REQUIRED WORK — Reproduce each line of the listing below verbatim. Omit the pictures.

RECORDS FOR THE TASK —
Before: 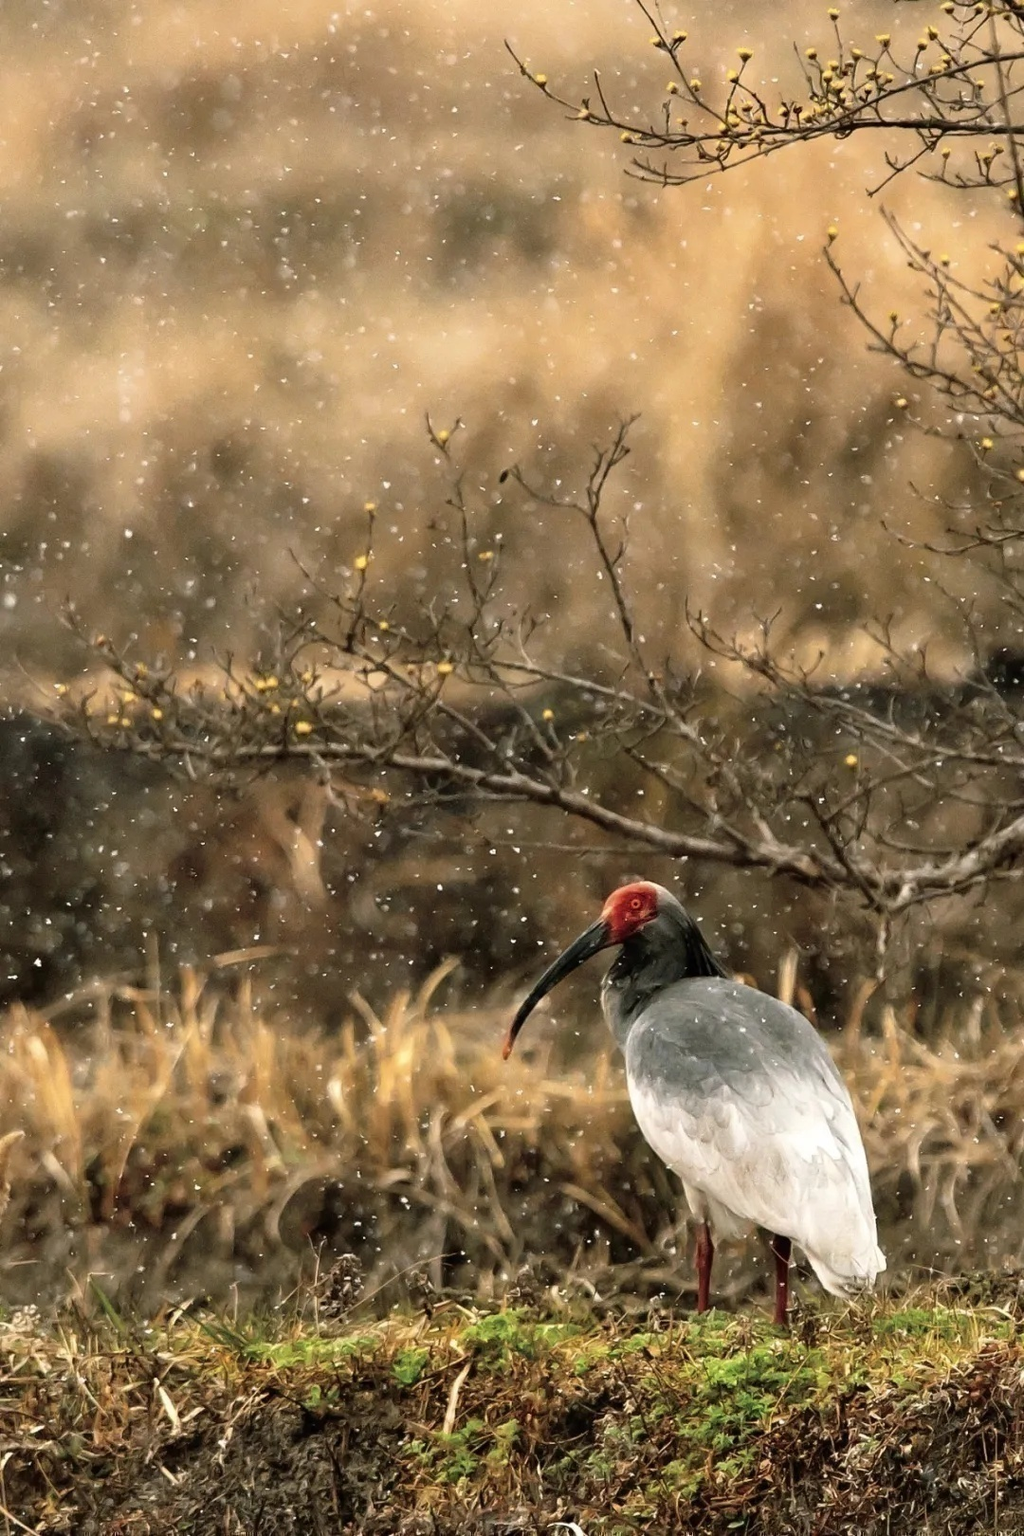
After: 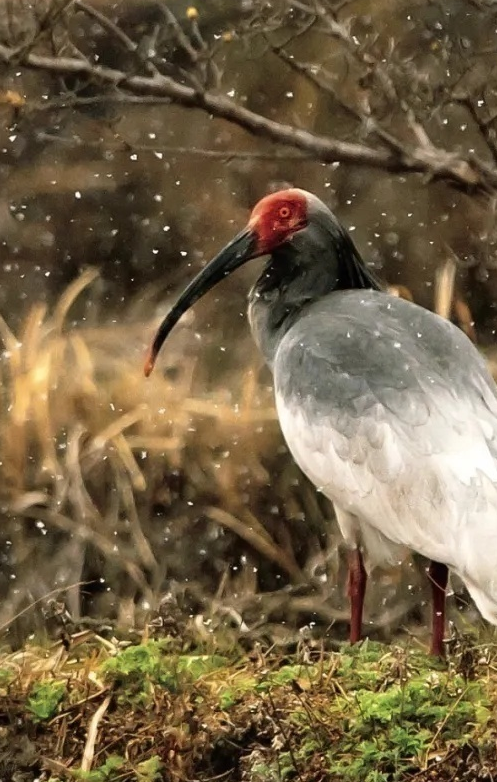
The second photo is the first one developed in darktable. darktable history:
crop: left 35.812%, top 45.769%, right 18.088%, bottom 5.906%
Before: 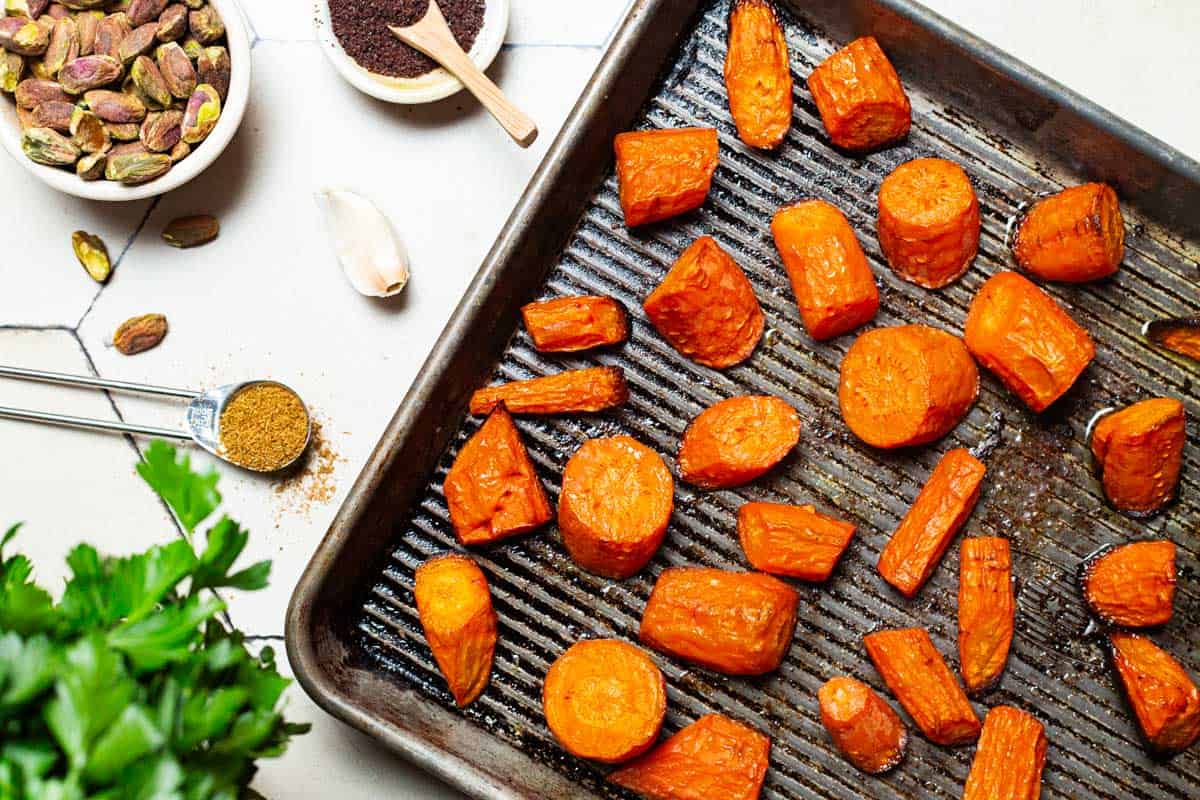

ANSWER BELOW —
Before: 
After: 
The second photo is the first one developed in darktable. darktable history:
crop: left 35.812%, top 45.769%, right 18.088%, bottom 5.906%
Before: 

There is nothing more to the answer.